Exercise details
Please list each line in the entries below that contains the string "secondDirectionDepth", copying every such line in full.
--- Data ---
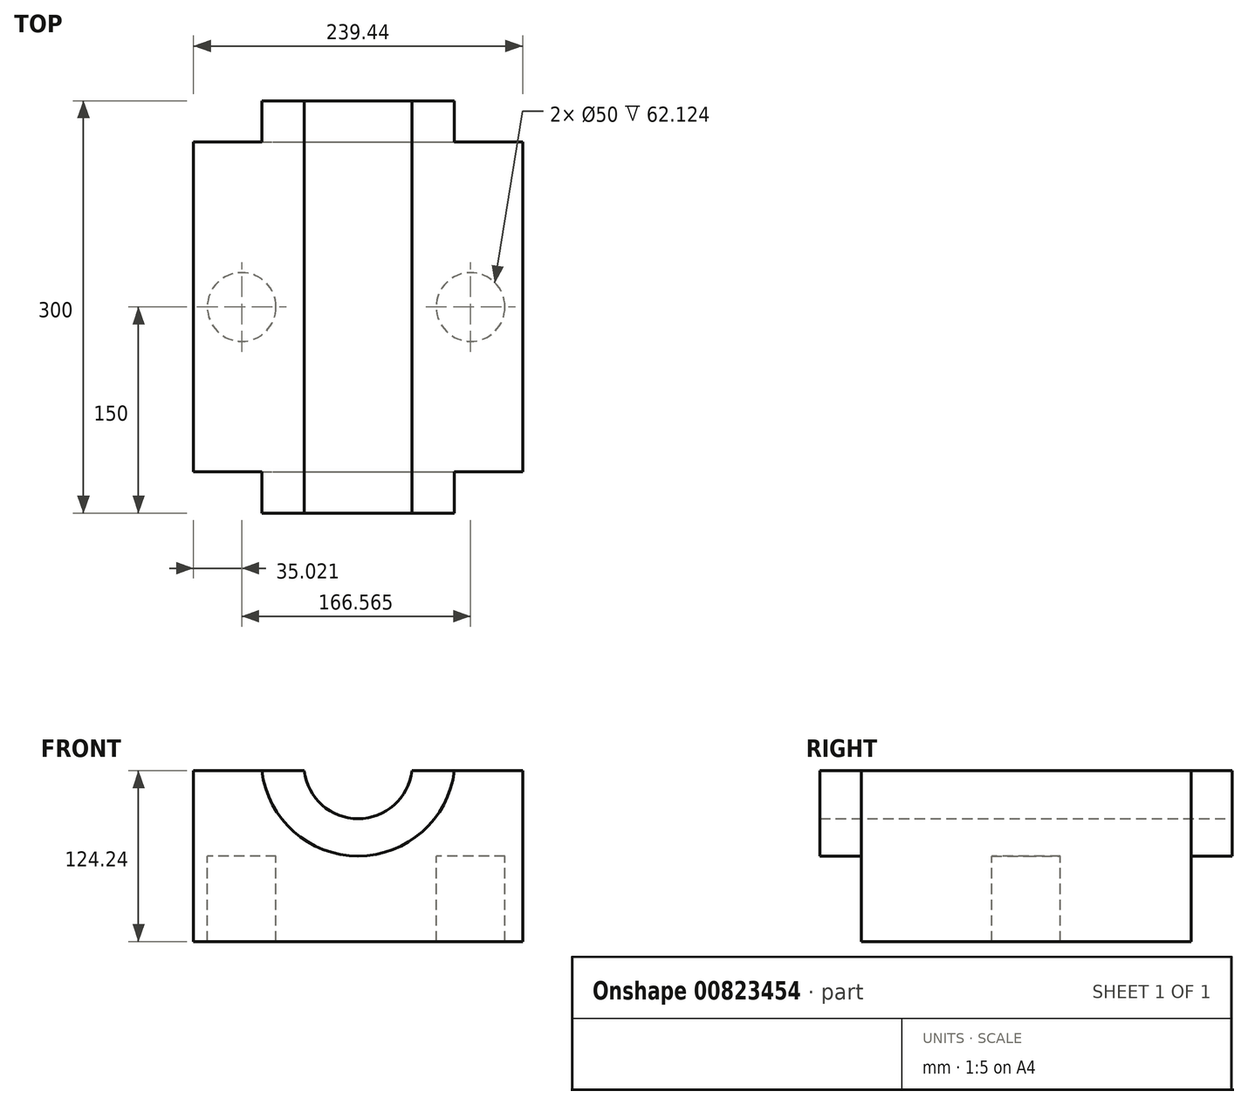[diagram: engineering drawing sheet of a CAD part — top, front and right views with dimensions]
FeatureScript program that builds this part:
annotation { "Feature Type Name" : "Feature", "Feature Type Description" : "" }
export const myFeature = defineFeature(function(context is Context, id is Id, definition is map)
    precondition{}
    {
        {
            var Q0;
            Q0=qCreatedBy(makeId("Front.planeOp"),FACE);
            var sketch = newSketch(context, id + "F0", { "sketchPlane" : qUnion([Q0])});
            skLineSegment(sketch, "E0.bottom", {"start": v(-119.72, 62.12) * mm, "end": v(119.72, 62.12) * mm});
            skLineSegment(sketch, "E0.top", {"start": v(-119.72, -62.12) * mm, "end": v(119.72, -62.12) * mm});
            skLineSegment(sketch, "E0.left", {"start": v(-119.72, 62.12) * mm, "end": v(-119.72, -62.12) * mm});
            skLineSegment(sketch, "E0.right", {"start": v(119.72, 62.12) * mm, "end": v(119.72, -62.12) * mm});
            skPoint(sketch, "E0.middle", {"position": v(0, 0) * mm});
            skLineSegment(sketch, "E1.bottom", {"start": v(-70.05, 62.12) * mm, "end": v(70.05, 62.12) * mm});
            skLineSegment(sketch, "E1.top", {"start": v(-70.05, -62.12) * mm, "end": v(70.05, -62.12) * mm});
            skLineSegment(sketch, "E1.left", {"start": v(-70.05, 62.12) * mm, "end": v(-70.05, -62.12) * mm});
            skLineSegment(sketch, "E1.right", {"start": v(70.05, 62.12) * mm, "end": v(70.05, -62.12) * mm});
            skArc(sketch, "E2", {"start": v(-70.05, 62.12) * mm, "mid": v(0, 0.1) * mm, "end": v(70.05, 62.12) * mm});
            skLineSegment(sketch, "E3.bottom", {"start": v(-39.2, 62.12) * mm, "end": v(39.2, 62.12) * mm});
            skLineSegment(sketch, "E3.top", {"start": v(-39.2, 26.87) * mm, "end": v(39.2, 26.87) * mm});
            skLineSegment(sketch, "E3.left", {"start": v(-39.2, 62.12) * mm, "end": v(-39.2, 26.87) * mm});
            skLineSegment(sketch, "E3.right", {"start": v(39.2, 62.12) * mm, "end": v(39.2, 26.87) * mm});
            skPoint(sketch, "E3.middle", {"position": v(0, 44.5) * mm});
            skArc(sketch, "E4", {"start": v(-39.2, 62.12) * mm, "mid": v(0, 27.27) * mm, "end": v(39.2, 62.12) * mm});
            skSolve(sketch);
        }
        {
            var Q0;
            {var subQ0=sQuery(id+"F0.wireOp",EDGE,"E2");Q0=makeQuery(id+"F0.imprint","IMPRINT",FACE,{"disambiguationData":[TD([[makeQuery(id+"F0.imprint","IMPRINT",EDGE,{"derivedFrom":subQ0}),1.0]])]});}
            var Q1;
            Q1=makeQuery(id+"F0.imprint","IMPRINT",FACE,{"disambiguationData":[TD([[makeQuery(id+"F0.imprint","IMPRINT",EDGE,{"derivedFrom":sQuery(id+"F0.wireOp",EDGE,"E3.top")}),1.0]])]});
            extrude(context, id + "F1", {"entities" : qUnion([Q0, Q1]), "depth" : 150 * mm, "offsetDistance" : 25 * mm, "hasSecondDirection" : true, "secondDirectionOppositeDirection" : true, "secondDirectionDepth" : 150 * mm});
        }
        {
            var Q0;
            {var subQ0=sQuery(id+"F0.wireOp",EDGE,"E0.left");Q0=makeQuery(id+"F0.imprint","IMPRINT",FACE,{"disambiguationData":[TD([[makeQuery(id+"F0.imprint","IMPRINT",EDGE,{"derivedFrom":subQ0}),1.0]])]});}
            var Q1;
            {var subQ0=sQuery(id+"F0.wireOp",EDGE,"E1.left");Q1=makeQuery(id+"F0.imprint","IMPRINT",FACE,{"disambiguationData":[TD([[makeQuery(id+"F0.imprint","IMPRINT",EDGE,{"derivedFrom":subQ0}),1.0]])]});}
            var Q2;
            {var subQ0=sQuery(id+"F0.wireOp",EDGE,"E0.right");Q2=makeQuery(id+"F0.imprint","IMPRINT",FACE,{"disambiguationData":[TD([[makeQuery(id+"F0.imprint","IMPRINT",EDGE,{"derivedFrom":subQ0}),-1.0]])]});}
            extrude(context, id + "F2", {"entities" : qUnion([Q0, Q1, Q2]), "operationType" : NewBodyOperationType.ADD, "depth" : 120 * mm, "offsetDistance" : 25 * mm, "hasSecondDirection" : true, "secondDirectionOppositeDirection" : true, "secondDirectionDepth" : 120 * mm});
        }
        {
            var Q0;
            Q0=qCreatedBy(makeId("Top.planeOp"),FACE);
            var sketch = newSketch(context, id + "F3", { "sketchPlane" : qUnion([Q0])});
            skCircle(sketch, "E5", {"center": v(-84.7, 0) * mm, "radius": 30.3 * mm});
            skCircle(sketch, "E6", {"center": v(81.87, 0) * mm, "radius": 31.05 * mm});
            skSolve(sketch);
        }
        {
            var Q0;
            Q0=sQuery(id+"F3.wireOp",VERTEX,"E5.center");
            var Q1;
            Q1=sQuery(id+"F3.wireOp",VERTEX,"E6.center");
            var Q2;
            Q2=makeQuery(id+"F1.opExtrude","SWEPT_BODY",BODY,{"disambiguationData":[OSD([sQuery(id+"F0.wireOp",EDGE,"E0.bottom"),sQuery(id+"F0.wireOp",EDGE,"E2"),sQuery(id+"F0.wireOp",EDGE,"E4")])]});
            hole(context, id + "F4", {"style" : HoleStyle.SIMPLE, "endStyle" : HoleEndStyle.THROUGH, "holeDiameter" : 50 * mm, "majorDiameter" : 5 * mm, "isTappedThrough" : true, "tappedDepth" : 12 * mm, "tapClearance" : 3, "locations" : qUnion([Q0, Q1]), "scope" : qUnion([Q2])});
        }
    });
---
Written solution
            extrude(context, id + "F1", {"entities" : qUnion([Q0, Q1]), "depth" : 150 * mm, "offsetDistance" : 25 * mm, "hasSecondDirection" : true, "secondDirectionOppositeDirection" : true, "secondDirectionDepth" : 150 * mm});
            extrude(context, id + "F2", {"entities" : qUnion([Q0, Q1, Q2]), "operationType" : NewBodyOperationType.ADD, "depth" : 120 * mm, "offsetDistance" : 25 * mm, "hasSecondDirection" : true, "secondDirectionOppositeDirection" : true, "secondDirectionDepth" : 120 * mm});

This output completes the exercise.